CSW has been informed that 70 Christians from evangelical and orthodox backgrounds were recently released from three prisons in Eritrea.
On 1 February, 21 female and 43 male prisoners were released from Mai Serwa and Adi Abeito prisons, close to the capital city, Asmara. The prisoners had been held without charge or trial for periods of between two and 12 years.
On 27 January, six female prisoners who were detained in September 2020 in Dekemhare, south-east of Asmara, were also released. The women were arrested after worshipping in public as they were walking down a street, an event which was caught on camera and circulated via social media.
While the releases have been warmly welcomed, there is also speculation that they mark the latest effort by the Eritrean regime to distract international attention from the country’s active role in the ongoing war in Ethiopia’s Tigray region, where Eritrean troops have been accused of violence which may amount to crimes against humanity, war crimes and possibly genocide.
On 4 December 2020, the government released 24 Jehovah’s Witnesses, including the high-profile conscientious objectors Paulos Eyasu, Isaac Mogos and Negede Teklemariam, who had been held for 26 years, and whose cases were highlighted by the former UN Special Rapporteur on Eritrea in her final statement to the UN Third Committee in New York in October 2020.
The releases also coincide with reports that have emerged consistently since December 2020 of thousands of refugees being forcibly returned to Eritrea from two camps in Tigray, many of whom were allegedly detained.

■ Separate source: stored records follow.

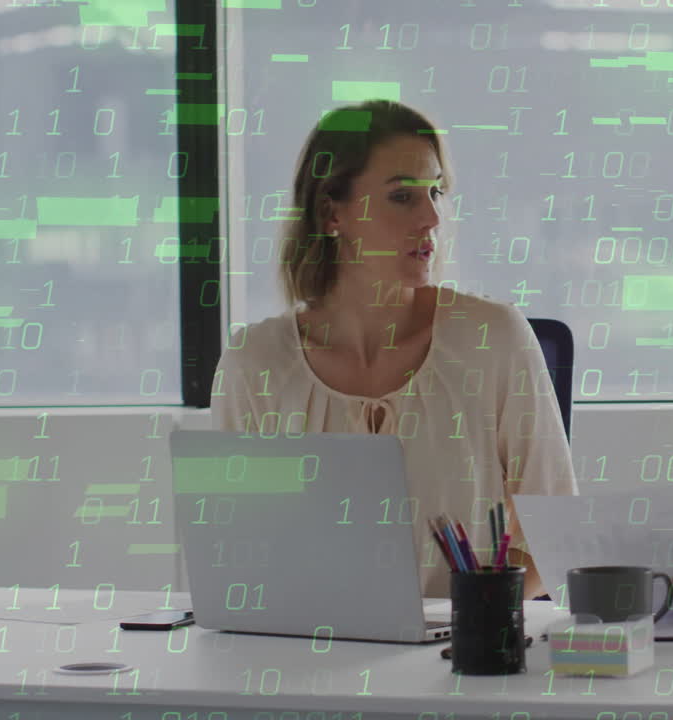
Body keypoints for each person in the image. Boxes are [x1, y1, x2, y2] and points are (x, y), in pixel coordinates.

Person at [210, 100, 577, 600]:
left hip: (464, 661)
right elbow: (238, 555)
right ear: (330, 212)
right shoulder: (254, 364)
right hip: (310, 658)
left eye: (435, 193)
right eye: (403, 196)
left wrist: (474, 617)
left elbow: (555, 536)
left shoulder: (494, 337)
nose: (431, 217)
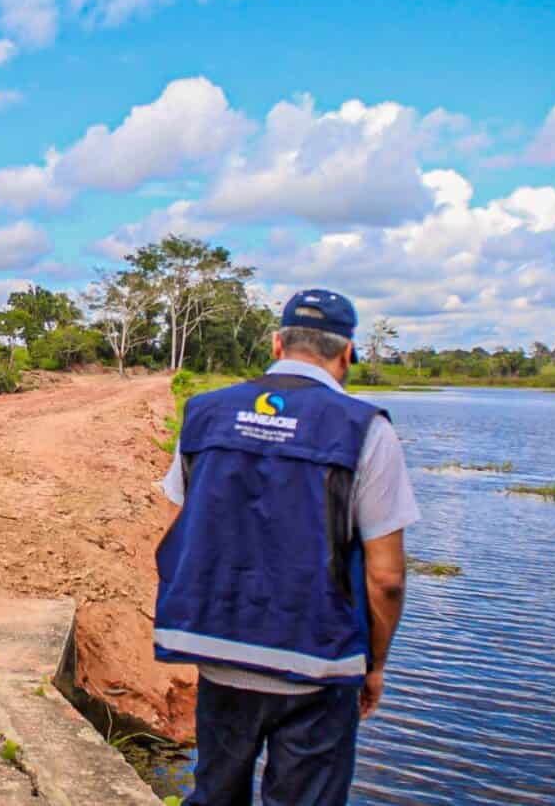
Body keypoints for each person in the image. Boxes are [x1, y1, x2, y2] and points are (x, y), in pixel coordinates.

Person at [155, 289, 420, 806]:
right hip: (318, 663)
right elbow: (386, 579)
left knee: (214, 795)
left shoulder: (204, 413)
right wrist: (375, 663)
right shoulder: (366, 429)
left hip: (219, 651)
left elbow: (177, 531)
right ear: (348, 353)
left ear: (277, 343)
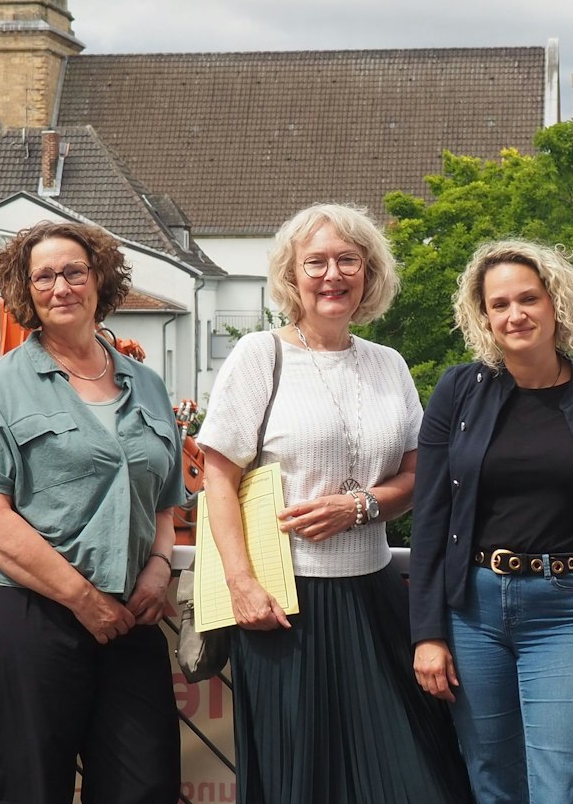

According to the UN High Commissioner for Refugees Filippo Grandi, approximately 20,000 refugees from Hitsat and Shimelba camps are currently missing. Neither camp is currently accessible; however, in January 2021 satellite imagery revealed that both had been extensively and deliberately destroyed.
Around 3,000 former residents of Shimelba and Hitsat have reportedly managed to reach Mai Aini, one of the two remaining camps for Eritrean refugees in Tigray. Citing eyewitnesses he met during a recent visit to Mai Aini, the High Commissioner said many refugees appear to have been “caught in crossfire, abducted and forced to return to Eritrea under duress by Eritrean forces.”
CSW’s Founder President Mervyn Thomas said: “CSW welcomes the release of these Christians in Eritrea, who were detained without charge or trial, and should never have been incarcerated. However, this good news must not obscure the Eritrean regime’s continued complicity in egregious violations of human rights, both within its own borders and now in Tigray. We call on the international community to press Eritrea for the immediate and unconditional release of all those detained arbitrarily on account of their religion or belief. We also call for urgent action to arrest the unfolding crisis in Tigray, including by imposing arms embargoes on the warring parties, and sanctions on the leaders of Ethiopia and Eritrea, who bear ultimate responsibility for human rights violations that are allegedly being committed with impunity by their respective forces.”